TASK TO CARRY OUT> A word-for-word copy of the entries is needed, and it should contain no images.

Pictures paired with source code>
════
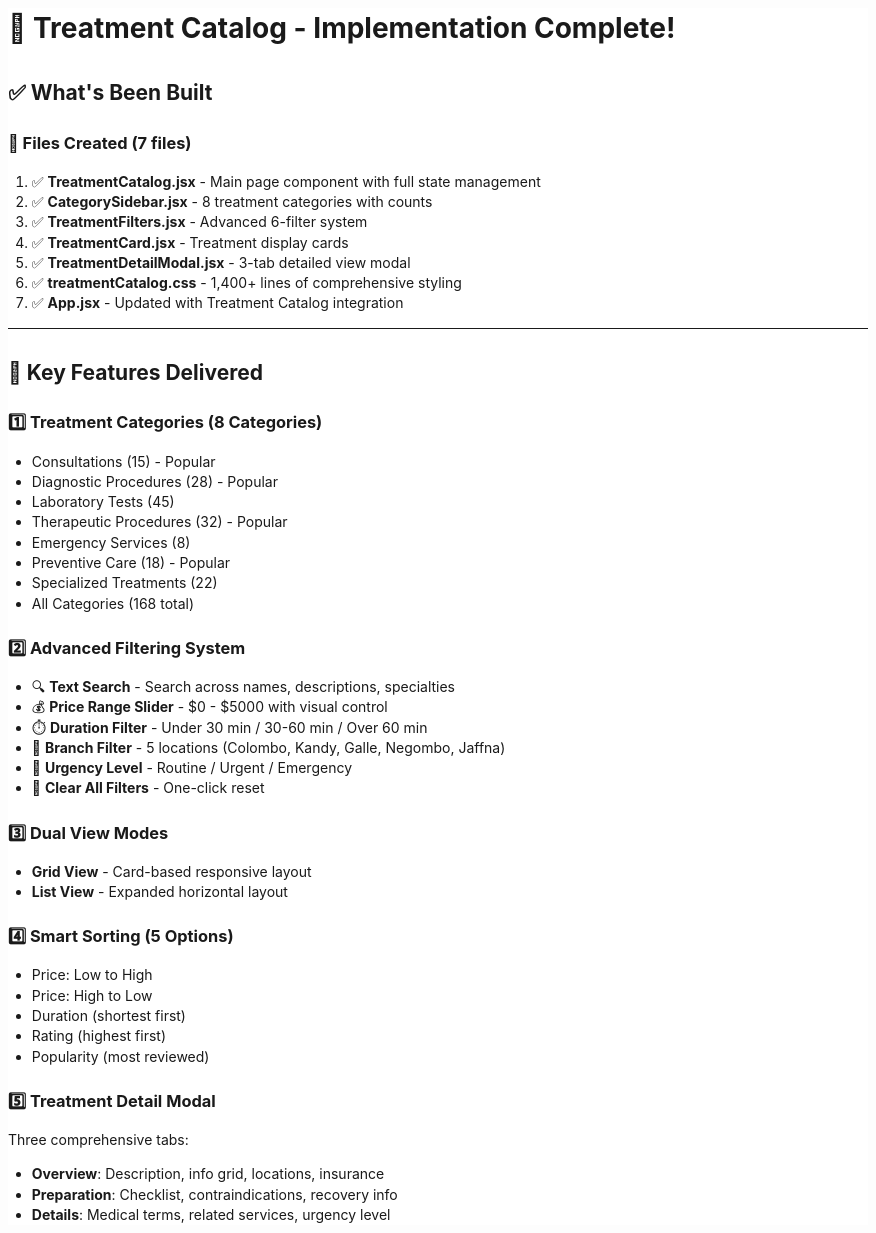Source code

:# 🎉 Treatment Catalog - Implementation Complete!

## ✅ What's Been Built

### 📁 Files Created (7 files)
1. ✅ **TreatmentCatalog.jsx** - Main page component with full state management
2. ✅ **CategorySidebar.jsx** - 8 treatment categories with counts
3. ✅ **TreatmentFilters.jsx** - Advanced 6-filter system
4. ✅ **TreatmentCard.jsx** - Treatment display cards
5. ✅ **TreatmentDetailModal.jsx** - 3-tab detailed view modal
6. ✅ **treatmentCatalog.css** - 1,400+ lines of comprehensive styling
7. ✅ **App.jsx** - Updated with Treatment Catalog integration

---

## 🎯 Key Features Delivered

### 1️⃣ **Treatment Categories** (8 Categories)
- Consultations (15) - Popular
- Diagnostic Procedures (28) - Popular  
- Laboratory Tests (45)
- Therapeutic Procedures (32) - Popular
- Emergency Services (8)
- Preventive Care (18) - Popular
- Specialized Treatments (22)
- All Categories (168 total)

### 2️⃣ **Advanced Filtering System**
- 🔍 **Text Search** - Search across names, descriptions, specialties
- 💰 **Price Range Slider** - $0 - $5000 with visual control
- ⏱️ **Duration Filter** - Under 30 min / 30-60 min / Over 60 min
- 📍 **Branch Filter** - 5 locations (Colombo, Kandy, Galle, Negombo, Jaffna)
- 🚨 **Urgency Level** - Routine / Urgent / Emergency
- 🧹 **Clear All Filters** - One-click reset

### 3️⃣ **Dual View Modes**
- **Grid View** - Card-based responsive layout
- **List View** - Expanded horizontal layout

### 4️⃣ **Smart Sorting** (5 Options)
- Price: Low to High
- Price: High to Low  
- Duration (shortest first)
- Rating (highest first)
- Popularity (most reviewed)

### 5️⃣ **Treatment Detail Modal**
Three comprehensive tabs:
- **Overview**: Description, info grid, locations, insurance
- **Preparation**: Checklist, contraindications, recovery info
- **Details**: Medical terms, related services, urgency level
════
EXPECTED ANSWER>
Source code

:# 🎉 Treatment Catalog - Implementation Complete!

## ✅ What's Been Built

### 📁 Files Created (7 files)
1. ✅ **TreatmentCatalog.jsx** - Main page component with full state management
2. ✅ **CategorySidebar.jsx** - 8 treatment categories with counts
3. ✅ **TreatmentFilters.jsx** - Advanced 6-filter system
4. ✅ **TreatmentCard.jsx** - Treatment display cards
5. ✅ **TreatmentDetailModal.jsx** - 3-tab detailed view modal
6. ✅ **treatmentCatalog.css** - 1,400+ lines of comprehensive styling
7. ✅ **App.jsx** - Updated with Treatment Catalog integration

---

## 🎯 Key Features Delivered

### 1️⃣ **Treatment Categories** (8 Categories)
- Consultations (15) - Popular
- Diagnostic Procedures (28) - Popular  
- Laboratory Tests (45)
- Therapeutic Procedures (32) - Popular
- Emergency Services (8)
- Preventive Care (18) - Popular
- Specialized Treatments (22)
- All Categories (168 total)

### 2️⃣ **Advanced Filtering System**
- 🔍 **Text Search** - Search across names, descriptions, specialties
- 💰 **Price Range Slider** - $0 - $5000 with visual control
- ⏱️ **Duration Filter** - Under 30 min / 30-60 min / Over 60 min
- 📍 **Branch Filter** - 5 locations (Colombo, Kandy, Galle, Negombo, Jaffna)
- 🚨 **Urgency Level** - Routine / Urgent / Emergency
- 🧹 **Clear All Filters** - One-click reset

### 3️⃣ **Dual View Modes**
- **Grid View** - Card-based responsive layout
- **List View** - Expanded horizontal layout

### 4️⃣ **Smart Sorting** (5 Options)
- Price: Low to High
- Price: High to Low  
- Duration (shortest first)
- Rating (highest first)
- Popularity (most reviewed)

### 5️⃣ **Treatment Detail Modal**
Three comprehensive tabs:
- **Overview**: Description, info grid, locations, insurance
- **Preparation**: Checklist, contraindications, recovery info
- **Details**: Medical terms, related services, urgency level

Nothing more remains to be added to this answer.